A stage was erected at the base of a path that led up hill through gravestones. Audience members sat on the ascending hills on either side of the path and also on chairs at the hilltop. Candles dotted the hills.
The program opened with Carlos Simon's Be Still and Know. The work established the mood of the evening, one of quiet reflection as we slowly emerge from challenging times. Simon was recently featured at the Ojai Music Festival, where he spoke about his heritage, four generations of preachers. He fuses music of the Black church, Black culture and his own special musical colors to offer an exciting range of compositions.
Fauré ’s Requiem is unusual. It begins and ends with a requiem. It is consoling, not damning. Before In Paradisium (a glimpse of heaven), liberation is requested.
How appropriate to hear the Requiem among so many resting in peace, including Leonard Bernstein, Elliott Carter, and Lola Montes, who is perhaps like Mary Magdalene, the centerpiece of the Requiem. Lola Montes was a cabaret dancer and seducer of men, including King Ludwig the 1st of Bavaria. Like Mary Magdalene, a scandalous woman who wanted to be forgiven, not chastised.
,This human requiem celebrates a forgiving God, not a judgmental one. Fauré, whose personal faith (or lack thereof) has been widely discussed, clearly made peace with life's end and the possibility of a conclusion in peace. The church in which he was music master for decades was La Madeleine, named for Mary Magdalene. In a ceiling statue, she kneels before Christ. She is not subject to the ire of Michael on Judgement Day.
Fauré doctored the mass, shaping it to his own ends. While some of his correspondence suggests a casual approach to the Requiem, the music speaks otherwise.
Fauré refers to his “little Requieum” which it is not. Yet, as grand as it may be, it is also intimate and at times even tender. As Fauré moves to the soprano solo Pie Jesu, sung beautifully by Nola Richardson, the work feels neither solemn nor reverential. We are in an embrace, held in sorrow and released into quiet.
The hill on which the audience sits is in the embrace of the dead. Distant city lights still offer life.
Fauré had probably intended the work to be performed with a chamber group and Cantori offered a splendid one. Jocelyn Zhu performed a fine violin solo as did Elena Ariza on cello. Bennett Norris' double bass provided gnawing counter rhythms, adding to the complex arrangements of harmony and melody which enrich the work.
From the start we hear harmonies and the dynamic contrasts. The chorus is almost chanting the vocal line which dramatically intensifies when “eternal light” is mentioned and quiets down for “shines on them forever.”
The full chorus finally enters in the fifth section of the first part. To match the darkening sky, deep blue black lights up the rear stage. Light can turn to blood red, to yellow and sienna as the work progresses.

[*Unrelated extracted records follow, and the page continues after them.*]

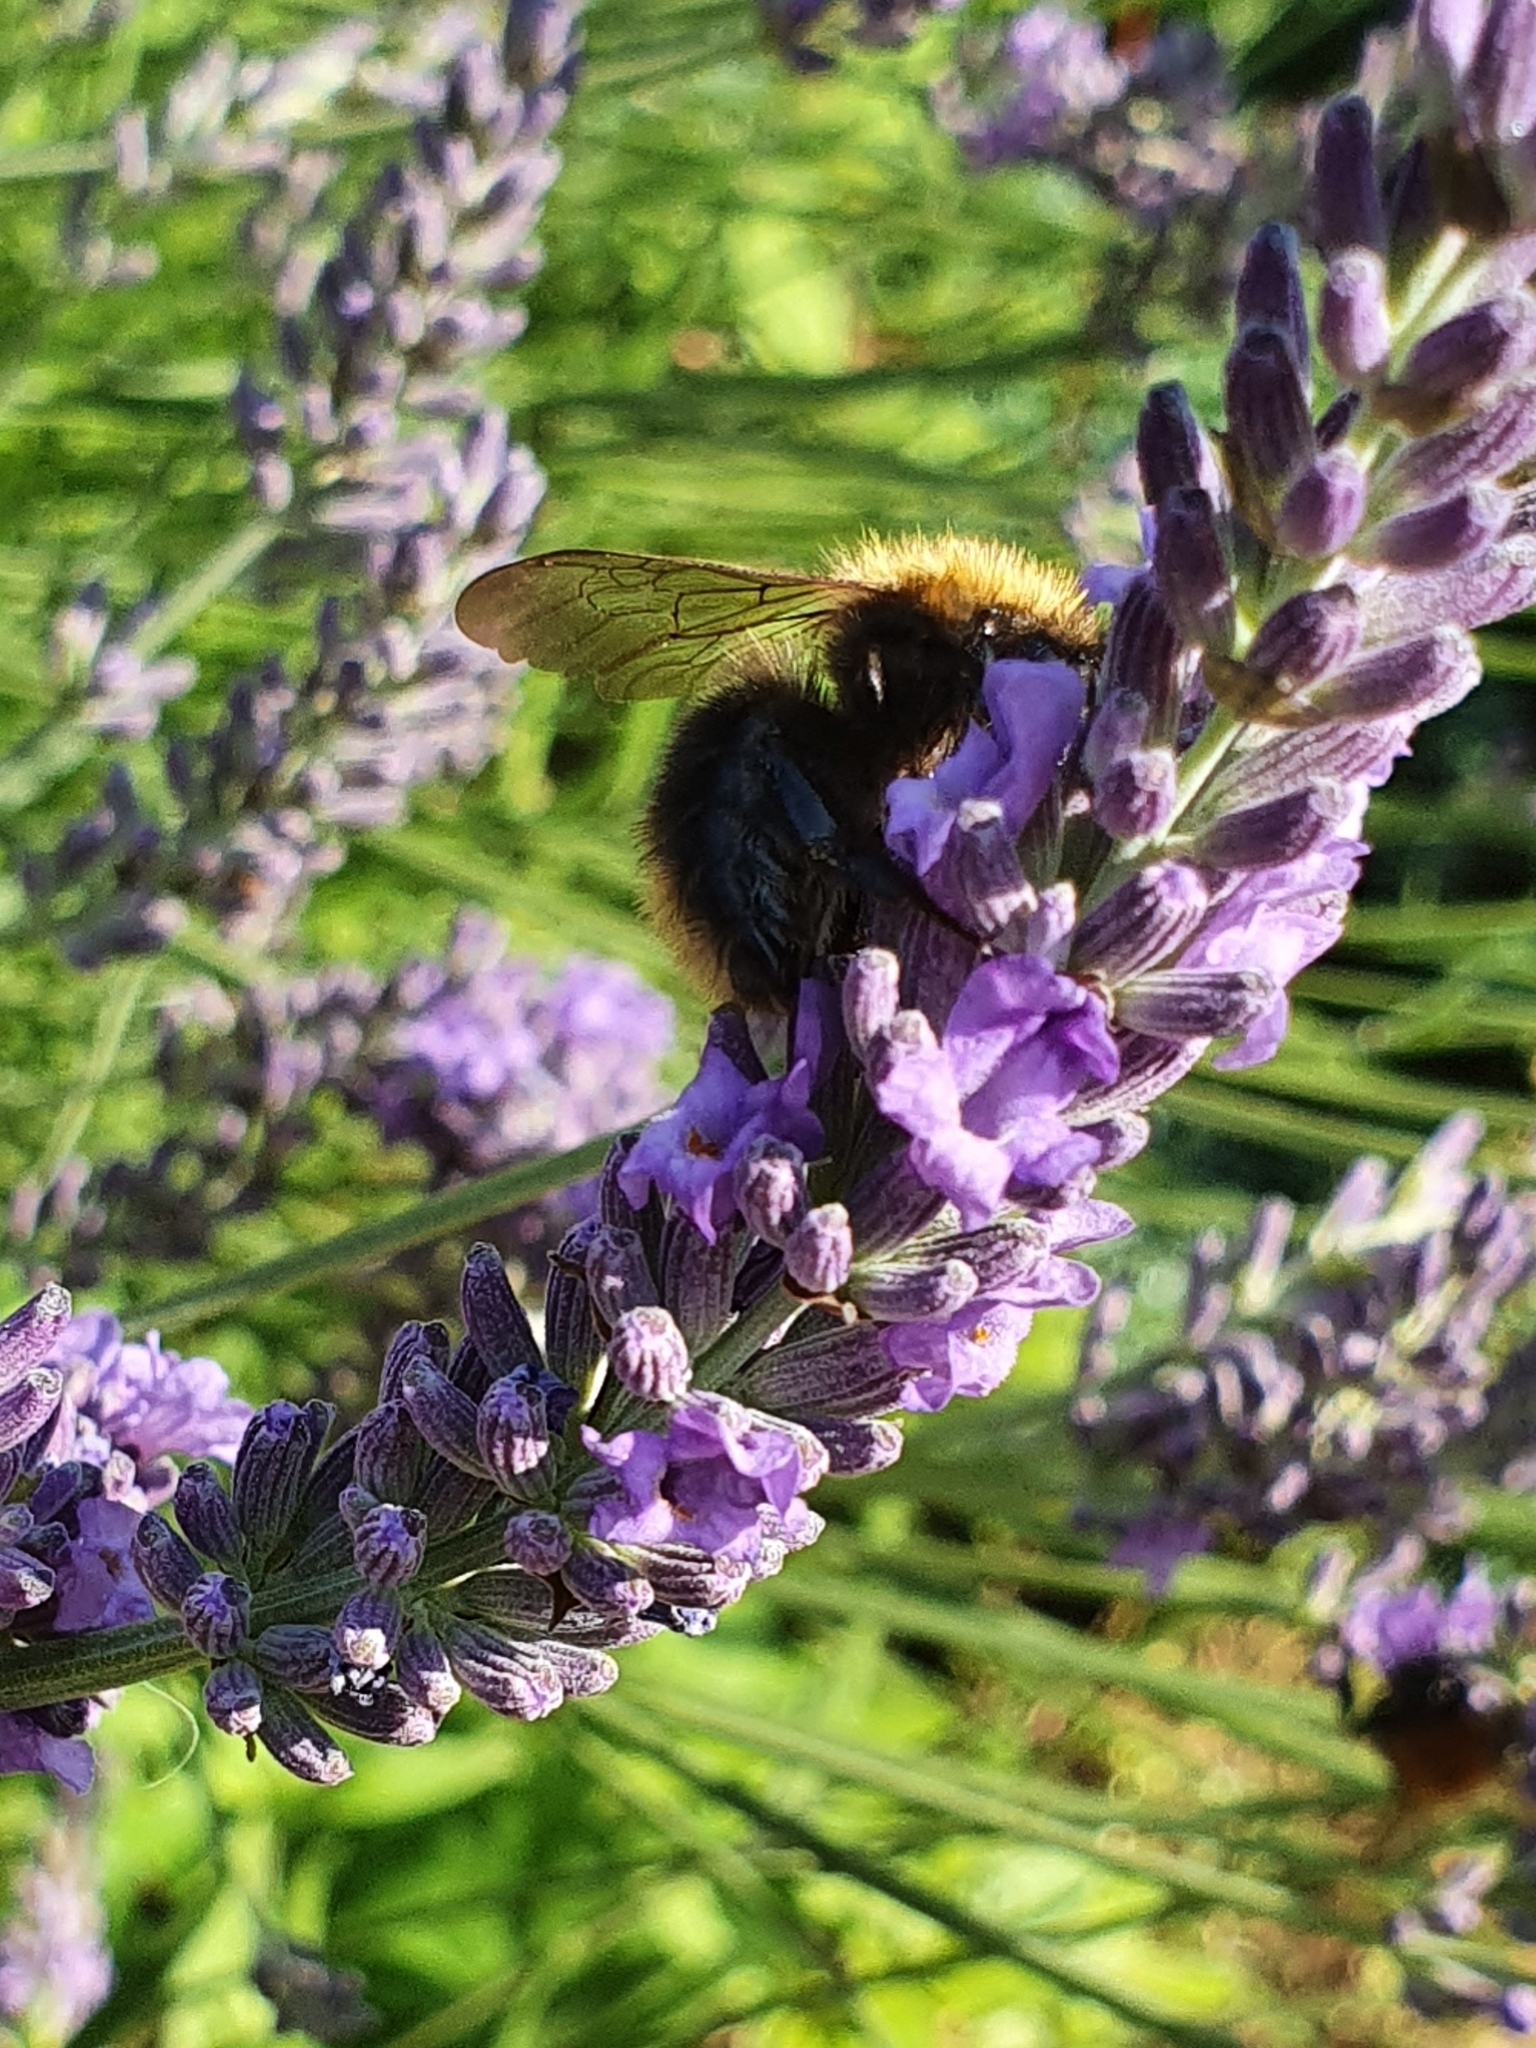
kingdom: Animalia
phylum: Arthropoda
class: Insecta
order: Hymenoptera
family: Apidae
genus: Bombus
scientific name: Bombus pascuorum
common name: Common carder bee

The musical line, wherever it is expressed, is close to us, as is the cemetery setting. The recurring theme which binds the work is heard first in the Introit and Kyrie.
This is not the damning requiem of Verdi. Its message is of hope. Faure takes texts from outside the Mass of the Dead to fulfill his purpose.
The Libera Me starts out as a baritone solo by Joseph Parrish, who is joined by the chorus. This is a response for the Office of the Dead and not customary in masses. Neither is the concluding In Paradisum, which comes from the Burial Service. Comfort and solace are brought to the wrenching experience of death. we are not left entangled in the wrath of God.
Mark Shapiro conducted to bring forth Faure’s musical message. The Cantori performers gave us both quiet beauty and passion. Unison Media and Greenwood Cemetery set the event with their customary sensitive touch, inviting an audience of new listeners, many of whom have never been to a classical concert. Everyone wanted to return for more.